Tuesday, May 29, 2007

In Chicago...

So I'm in Chicago, and I'm trying to get serious about getting serious about getting in shape. So, earlier today, I stared out the 19th floor window of the hotel down at Uno's famous pizzeria, and knocked out a decent little cardio workout. I spent 20 minutes on the sit-up bike machine, stretching it 4.97 miles at a medium effort on the "interval" program. HR started off steady at about 140, but as I kept going, it gradually got up to 150, and then to 160+. Towards the end I was trying to hold it steady right about 150. Talk about sweat! I was feeling it, but it was good.

Hobbled off the bike, grabbed a couple cups of water, and proceeded on the treadmill. After finally figuring out the POS hotel machine, I got on it and programmed it for 4.0mph. Finished 2 miles in just over 32 minutes (I guess 4.0mph isn't 4.0mph?). My heart rate was probably right around 140+ the whole time. Easy breathing, but plenty of sweating.
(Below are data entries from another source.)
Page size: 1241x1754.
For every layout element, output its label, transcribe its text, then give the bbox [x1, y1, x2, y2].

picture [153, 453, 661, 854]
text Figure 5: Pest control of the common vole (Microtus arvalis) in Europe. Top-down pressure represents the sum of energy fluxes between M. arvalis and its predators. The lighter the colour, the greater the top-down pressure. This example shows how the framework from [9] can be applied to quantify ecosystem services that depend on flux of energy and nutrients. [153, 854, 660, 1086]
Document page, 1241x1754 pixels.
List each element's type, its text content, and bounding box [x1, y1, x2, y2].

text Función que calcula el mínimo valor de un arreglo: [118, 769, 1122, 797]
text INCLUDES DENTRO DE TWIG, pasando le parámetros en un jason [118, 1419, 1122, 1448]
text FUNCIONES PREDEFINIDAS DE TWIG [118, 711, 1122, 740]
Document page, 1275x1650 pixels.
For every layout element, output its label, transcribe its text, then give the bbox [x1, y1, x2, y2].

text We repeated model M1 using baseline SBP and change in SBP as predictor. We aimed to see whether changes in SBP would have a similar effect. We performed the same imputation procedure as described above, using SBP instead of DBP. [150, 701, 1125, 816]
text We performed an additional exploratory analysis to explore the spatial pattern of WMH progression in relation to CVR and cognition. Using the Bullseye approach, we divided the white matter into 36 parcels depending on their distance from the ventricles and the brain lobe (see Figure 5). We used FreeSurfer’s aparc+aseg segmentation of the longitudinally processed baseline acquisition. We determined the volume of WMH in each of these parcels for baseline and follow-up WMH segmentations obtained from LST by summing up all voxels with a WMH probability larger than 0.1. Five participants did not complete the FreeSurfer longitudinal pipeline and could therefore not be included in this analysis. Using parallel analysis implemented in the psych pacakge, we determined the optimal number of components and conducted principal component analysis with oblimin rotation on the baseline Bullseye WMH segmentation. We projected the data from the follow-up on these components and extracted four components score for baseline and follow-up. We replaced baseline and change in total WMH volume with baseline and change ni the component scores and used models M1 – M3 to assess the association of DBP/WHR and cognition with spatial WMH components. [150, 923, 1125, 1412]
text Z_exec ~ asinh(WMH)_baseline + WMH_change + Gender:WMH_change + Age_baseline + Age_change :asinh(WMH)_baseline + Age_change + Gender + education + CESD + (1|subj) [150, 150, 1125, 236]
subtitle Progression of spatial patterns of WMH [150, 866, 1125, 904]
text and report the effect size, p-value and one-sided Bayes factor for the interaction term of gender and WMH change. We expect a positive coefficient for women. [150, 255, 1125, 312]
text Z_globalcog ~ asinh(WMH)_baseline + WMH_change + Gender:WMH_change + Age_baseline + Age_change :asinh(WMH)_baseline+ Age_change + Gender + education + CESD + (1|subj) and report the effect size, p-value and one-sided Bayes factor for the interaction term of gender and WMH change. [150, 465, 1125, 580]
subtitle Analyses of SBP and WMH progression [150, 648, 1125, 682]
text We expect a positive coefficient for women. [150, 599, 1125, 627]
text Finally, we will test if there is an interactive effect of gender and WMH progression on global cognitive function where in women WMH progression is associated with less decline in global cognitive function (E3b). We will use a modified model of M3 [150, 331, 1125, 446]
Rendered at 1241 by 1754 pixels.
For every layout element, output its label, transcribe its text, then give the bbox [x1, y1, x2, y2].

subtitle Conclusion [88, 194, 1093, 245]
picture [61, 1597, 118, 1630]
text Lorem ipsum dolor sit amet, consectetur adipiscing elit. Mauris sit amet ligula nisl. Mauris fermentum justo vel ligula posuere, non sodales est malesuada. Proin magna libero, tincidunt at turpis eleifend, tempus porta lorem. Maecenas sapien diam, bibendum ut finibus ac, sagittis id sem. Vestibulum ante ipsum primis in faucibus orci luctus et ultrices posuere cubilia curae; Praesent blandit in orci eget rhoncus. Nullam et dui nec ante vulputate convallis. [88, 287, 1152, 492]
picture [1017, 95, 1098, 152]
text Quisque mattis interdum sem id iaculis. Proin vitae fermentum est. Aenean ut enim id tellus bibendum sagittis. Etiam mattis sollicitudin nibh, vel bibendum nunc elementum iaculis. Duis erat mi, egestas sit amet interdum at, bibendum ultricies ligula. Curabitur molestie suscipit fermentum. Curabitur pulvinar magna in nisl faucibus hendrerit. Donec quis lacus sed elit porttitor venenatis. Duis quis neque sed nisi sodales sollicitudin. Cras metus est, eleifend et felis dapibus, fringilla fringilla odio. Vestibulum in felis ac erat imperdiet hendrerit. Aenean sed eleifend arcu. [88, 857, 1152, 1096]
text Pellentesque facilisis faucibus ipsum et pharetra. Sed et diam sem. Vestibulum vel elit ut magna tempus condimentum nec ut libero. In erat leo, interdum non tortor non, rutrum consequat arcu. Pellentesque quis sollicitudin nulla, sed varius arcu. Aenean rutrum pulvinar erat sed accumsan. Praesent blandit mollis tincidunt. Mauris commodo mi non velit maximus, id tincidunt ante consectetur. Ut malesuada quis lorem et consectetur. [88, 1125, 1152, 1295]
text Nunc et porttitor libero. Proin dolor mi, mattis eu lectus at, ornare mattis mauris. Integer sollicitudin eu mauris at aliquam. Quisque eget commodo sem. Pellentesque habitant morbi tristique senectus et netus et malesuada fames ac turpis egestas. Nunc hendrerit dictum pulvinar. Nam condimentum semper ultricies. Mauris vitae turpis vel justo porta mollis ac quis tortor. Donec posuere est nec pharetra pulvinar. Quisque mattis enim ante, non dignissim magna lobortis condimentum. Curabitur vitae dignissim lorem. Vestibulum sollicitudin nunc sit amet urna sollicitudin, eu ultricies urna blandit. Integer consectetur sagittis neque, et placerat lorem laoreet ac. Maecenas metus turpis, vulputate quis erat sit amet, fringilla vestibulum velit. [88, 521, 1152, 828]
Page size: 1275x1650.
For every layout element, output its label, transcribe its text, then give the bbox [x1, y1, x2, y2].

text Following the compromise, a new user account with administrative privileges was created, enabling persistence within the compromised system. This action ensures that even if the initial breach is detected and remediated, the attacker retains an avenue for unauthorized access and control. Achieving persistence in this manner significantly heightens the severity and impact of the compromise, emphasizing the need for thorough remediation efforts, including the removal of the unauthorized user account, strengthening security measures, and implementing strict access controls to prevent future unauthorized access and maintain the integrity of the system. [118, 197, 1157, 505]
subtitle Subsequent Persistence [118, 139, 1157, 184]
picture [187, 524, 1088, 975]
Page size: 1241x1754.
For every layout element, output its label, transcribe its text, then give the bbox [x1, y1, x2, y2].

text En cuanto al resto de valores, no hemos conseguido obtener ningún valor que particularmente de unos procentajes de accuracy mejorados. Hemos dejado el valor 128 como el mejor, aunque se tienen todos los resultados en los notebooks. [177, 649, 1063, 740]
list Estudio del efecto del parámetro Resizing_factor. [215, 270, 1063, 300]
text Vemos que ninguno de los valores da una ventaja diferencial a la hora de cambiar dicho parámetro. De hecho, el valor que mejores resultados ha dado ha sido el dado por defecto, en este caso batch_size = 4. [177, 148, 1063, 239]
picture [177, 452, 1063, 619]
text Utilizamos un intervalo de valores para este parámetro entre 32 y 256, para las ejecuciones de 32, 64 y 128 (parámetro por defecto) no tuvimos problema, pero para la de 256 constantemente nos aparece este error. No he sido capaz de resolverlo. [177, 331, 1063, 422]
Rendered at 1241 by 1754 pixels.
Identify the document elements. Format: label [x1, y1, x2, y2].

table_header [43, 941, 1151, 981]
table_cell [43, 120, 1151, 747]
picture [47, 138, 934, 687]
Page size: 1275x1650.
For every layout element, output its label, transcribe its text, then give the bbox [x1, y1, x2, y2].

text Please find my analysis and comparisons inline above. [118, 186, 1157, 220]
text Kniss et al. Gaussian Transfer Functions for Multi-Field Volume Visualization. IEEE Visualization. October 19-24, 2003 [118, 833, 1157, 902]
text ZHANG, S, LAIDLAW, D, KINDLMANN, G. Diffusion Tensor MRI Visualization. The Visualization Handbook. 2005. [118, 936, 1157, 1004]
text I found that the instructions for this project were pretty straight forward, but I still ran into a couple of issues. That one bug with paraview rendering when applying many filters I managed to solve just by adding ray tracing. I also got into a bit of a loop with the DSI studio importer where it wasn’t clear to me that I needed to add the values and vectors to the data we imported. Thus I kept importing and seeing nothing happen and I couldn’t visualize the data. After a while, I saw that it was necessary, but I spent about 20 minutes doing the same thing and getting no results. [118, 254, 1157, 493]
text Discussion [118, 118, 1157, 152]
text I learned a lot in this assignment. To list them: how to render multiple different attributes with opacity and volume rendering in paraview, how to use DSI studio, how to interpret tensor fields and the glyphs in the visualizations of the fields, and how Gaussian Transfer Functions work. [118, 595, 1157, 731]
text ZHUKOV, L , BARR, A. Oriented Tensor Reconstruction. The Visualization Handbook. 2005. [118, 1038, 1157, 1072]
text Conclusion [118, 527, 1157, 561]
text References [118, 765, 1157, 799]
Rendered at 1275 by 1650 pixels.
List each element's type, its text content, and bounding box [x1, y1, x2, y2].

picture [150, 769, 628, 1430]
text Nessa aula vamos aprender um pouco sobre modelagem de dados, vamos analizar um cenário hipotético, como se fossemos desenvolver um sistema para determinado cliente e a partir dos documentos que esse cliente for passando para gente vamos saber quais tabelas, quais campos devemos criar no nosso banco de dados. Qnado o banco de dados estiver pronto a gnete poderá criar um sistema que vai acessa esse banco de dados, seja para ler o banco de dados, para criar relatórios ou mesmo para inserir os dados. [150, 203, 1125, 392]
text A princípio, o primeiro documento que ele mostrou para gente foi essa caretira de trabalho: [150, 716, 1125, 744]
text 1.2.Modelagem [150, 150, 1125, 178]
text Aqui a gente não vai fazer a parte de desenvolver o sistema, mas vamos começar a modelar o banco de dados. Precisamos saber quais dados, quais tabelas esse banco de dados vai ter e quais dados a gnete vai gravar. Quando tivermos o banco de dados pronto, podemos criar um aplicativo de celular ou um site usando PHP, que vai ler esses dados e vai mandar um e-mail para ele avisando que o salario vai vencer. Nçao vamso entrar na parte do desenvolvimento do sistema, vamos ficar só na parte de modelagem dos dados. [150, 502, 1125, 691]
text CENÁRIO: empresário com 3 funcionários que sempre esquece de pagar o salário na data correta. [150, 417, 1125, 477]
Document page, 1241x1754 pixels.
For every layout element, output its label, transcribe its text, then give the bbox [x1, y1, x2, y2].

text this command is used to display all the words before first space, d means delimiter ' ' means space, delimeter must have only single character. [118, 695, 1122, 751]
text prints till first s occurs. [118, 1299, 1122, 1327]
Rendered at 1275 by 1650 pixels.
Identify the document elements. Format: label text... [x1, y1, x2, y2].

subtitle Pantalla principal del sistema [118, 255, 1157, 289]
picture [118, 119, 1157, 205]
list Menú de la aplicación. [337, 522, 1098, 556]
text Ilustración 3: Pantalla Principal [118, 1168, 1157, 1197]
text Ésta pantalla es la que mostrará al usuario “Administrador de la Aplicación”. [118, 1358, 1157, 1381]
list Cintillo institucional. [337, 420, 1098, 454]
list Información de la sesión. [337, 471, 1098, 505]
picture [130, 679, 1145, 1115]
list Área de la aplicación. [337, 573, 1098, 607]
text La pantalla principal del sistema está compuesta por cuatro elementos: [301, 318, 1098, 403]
The other day (Friday? I forget...too much traveling) I hit up the track at home and did some walking to make up for my drunken San Antonio conference trip. I managed to finish 3 miles in just under 50 minutes. My excuse...it was windy. So windy, as a matter of fact, that a huge lightning storm blew in towards the end and it started pouring just as I finished. Initially going for 2 miles, and then hitting 3, felt great. Towards the end of the first mile, I felt an extremely strong urge to quit, as the lactic acid in my shins really started building up and got pretty painful. Pushing through, though, was worth it; the pain really went away and the more I walked, the more I got in the groove, and I felt like I could have done a 4th mile if I wasn't facing weather issues.

So, my goal is to hit 2 miles a day on the treadmill and to "watch my diet." I know that's a lame cop out instead of sticking to something, but it's still a state of mind, and a start. It feels good to get in the gym or on the track and to bust a sweat. If I can keep doing that, I should be more motivated to start lifting the weights, which is what I really want to get back into.

As far as my weight..it's bad. Nearly two weeks of slovenly laziness and alcoholism has taken it's toll. I'm sure I'm back up to 254, or thereabouts. My goal needs to be to get below 200 and stay there. Even at 200 and 10% body fat, I'd have as much muscle mass as I do right now, which would be fine if I was in shape. Of course, losing 50 pounds of fat and none of muscle will be impossible, but just getting the shear weight down to 200 should do wonders on my joints and overall health. I can focus on getting "ripped" later, if I can just manage to get a good start and to grow the right kind of working out and eating habits.

I think one thing I need to do is to be realistic. It's going to take some time to get in shape, to get my weight down, and to feel comfortable with it all again. Looking back, it's been a couple years for me to go from 215-220 to 250-255. I'd really like to be down to 200 by the end of the year, but that might even be a little optimistic. I'll have to give it some thought and see what I think is reasonable so I can stick to a schedule.

One other thing I need to do is check out crossfit.com daily. I'm nowhere near the shape I need to be in to do the workout of the day, but that's where I want to get!